- Born: 6 June 1957 Moscow, USSR
- Died: 22 June 2008 (aged 51) Krasnodar, Russia
- Occupation: curator, editor
- Education: Moscow State University
- Relatives: Father: Ivan Kuskov (ru), renowned Russian pictorialist Grandfather: Alexander Chizhevsky, biophysicist

= Sergey Kuskov =

Russian curator (1957–2008)

Sergey Ivanovich Kuskov (June 6, 1957 in Moscow, USSR - June 22, 2008 in Krasnodar, Russia) was a renowned Russian curator.

== Biography ==
Kuskov was born on June 6, 1957, in Moscow to Ivan Kuskov (ru) and Irina, daughter of Russian scientist Alexander Chizhevsky. In 1980, he graduated from the Department of History at Moscow State University, with a major in History and Art Theory. In 1989 has defended his Ph.D. in Art Studies.

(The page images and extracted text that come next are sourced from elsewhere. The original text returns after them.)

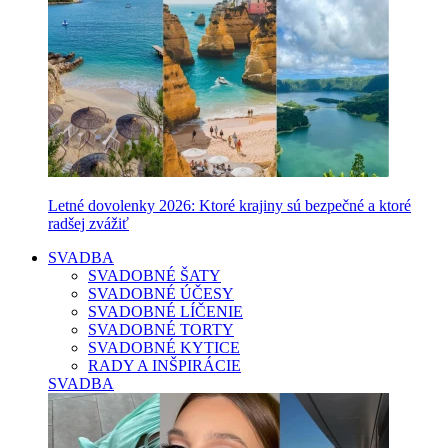
Letné dovolenky 2026: Ktoré krajiny sú bezpečné a ktoré
radšej zvážiť
SVADBA
SVADOBNÉ ŠATY
SVADOBNÉ ÚČESY
SVADOBNÉ LÍČENIE
SVADOBNÉ TORTY
SVADOBNÉ KYTICE
RADY A INŠPIRÁCIE
SVADBA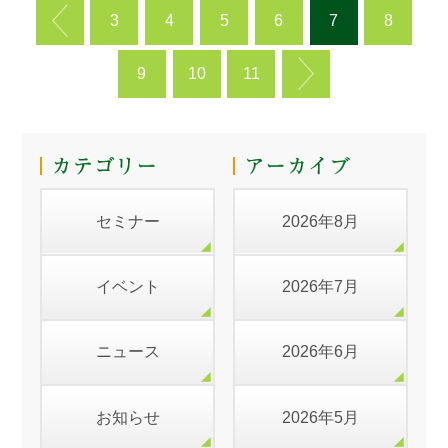
3
4
5
6
7
8
9
10
11
セミナー
2026年8月
イベント
2026年7月
ニュース
2026年6月
お知らせ
2026年5月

After that he worked in Pushkin Museum of Fine Arts, Moscow and curated a large number of exhibitions. Beyond curating exhibits, he was a well known art critic and authored articles about many artists, including Rasikh Akhmetvaliev, Anatoly Zverev, Dmitry Krasnopevtsev, Lena Hades, Nina Valetova, and Vladimir Yakovlev.
He died on June 22, 2008, in Krasnodar.